Ardentes 2017: le bilan final

Record d’affluence battu avec 80.000 personnes et nouvelle identité plus urbaine parfaitement assumée. Le festival liégeois rentre dans une nouvelle ère.

ardentes_bilan copyright Mathieu Golinvauxjpg

« La nouvelle génération a pris les mains sur les Ardentes », s’est félicité Gaëtan Servais, co-fondateur du festival liégeois Les Ardentes qui se clôture ce dimanche avec les concerts de Julien Doré et de Liam Gallagher. Pour cette édition, marquée musicalement par une dominante hip-hop, c’est effectivemet un nouveau public, plus jeune, plus urbain, plus geek qui a fait la différence. Au total, le festival a attiré 80.000 spectateurs en quatre jours. Un record absolu si on excepte l’édition 2016 qui s’était déclinée sur cinq jours. Avec 22.000 personnes, la journée de vendredi, marquée par les prestations de Damso, Roméo Elvis et Sean Paul, a égalé le record de Stromae  en 2011.  Pour les prochaines éditions, le festival misera plus que jamais sur les scènes urbaines. « Sans oublier les autres styles de musique », a conclu Fabrice Lamproye, co-fondateur des Ardentes. Rendez-vous en 2018 et place au bilan du Moustique Team:

Le top 5 concerts de Marie Frankinet

Damso
Mac Miller
Booba
Rae Sremmurd
Mick Jenkins

Le top 5 concerts de Nicolas Alsteen

Roméo Elvis & Le Motel
Songhoy Blues
Mick Jenkins
La Femme
Damso

Le top 5 concerts de Luc Lorfèvre

Damso
Mac Miller
Placebo
Songhoy Blues
RIVE

On a aimé

– L’accueil et la politesse des services de sécurité qui ont fait leur boulot tout en restant cordiaux.

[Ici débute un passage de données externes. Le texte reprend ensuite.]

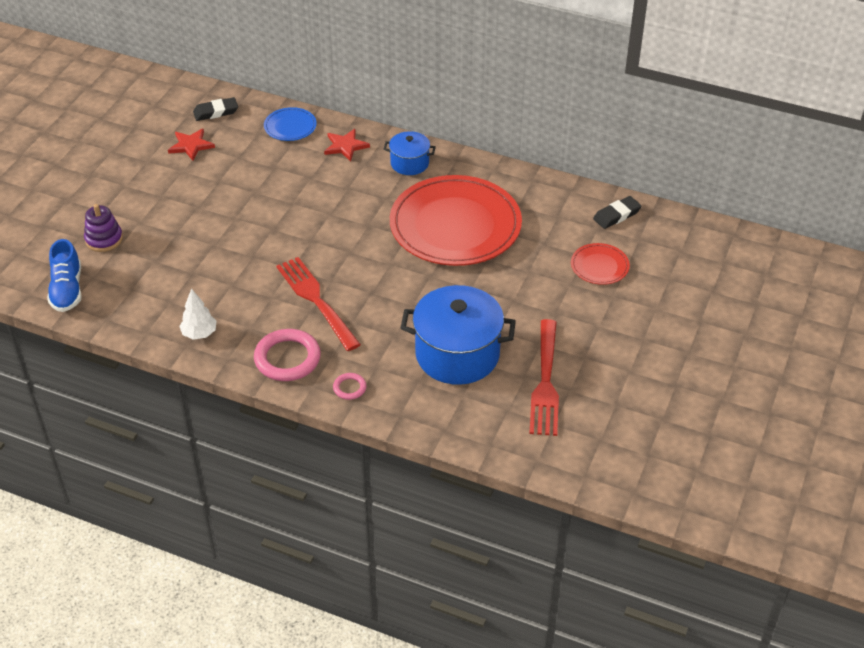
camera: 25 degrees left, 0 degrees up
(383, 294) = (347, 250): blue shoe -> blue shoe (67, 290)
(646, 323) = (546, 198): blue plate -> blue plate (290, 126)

– Les trois scènes en plein air, c’est super pour l’ambiance et le son.

– Le réaménagement du site offrant plus de fluidité pour passer d’une scène à l’autre.

– Les groupes à guitare sont devenus une telle valeur rare aux Ardentes qu’ils font un bien fou.

– Malgré l’affluence monstre, l’ambiance de tolérance qui a régné devant les podiums pendant les prestations dingues de Damso, Sean Paul et Placebo.

On a moins aimé

– La poussière de la Wallifornia Beach qui, au mouvement de plus de trois personnes, transformait le lieu en tempête de sable. De quoi s’encrasser durablement les naseaux.

– Les files interminables aux stands de bouffe à l’heure du ravitaillement, peut-être faudrait-il penser à disséminer un peu plus les stands dans des endroits variés ou à les multiplier.

– La mauvaise situation géographique de la troisième scène en plein air Rambla, un peu trop « dans le passage ».

– Sur une affiche largement consacrée à l’actu du hip-hop contemporain, il faut parfois ouvrir l’œil – et le bon – pour entrevoir la couleur d’une gratte. Sans choisir son camps, il y a sans doute de quoi rééquilibrer les (d)ébats entre le flow et la disto.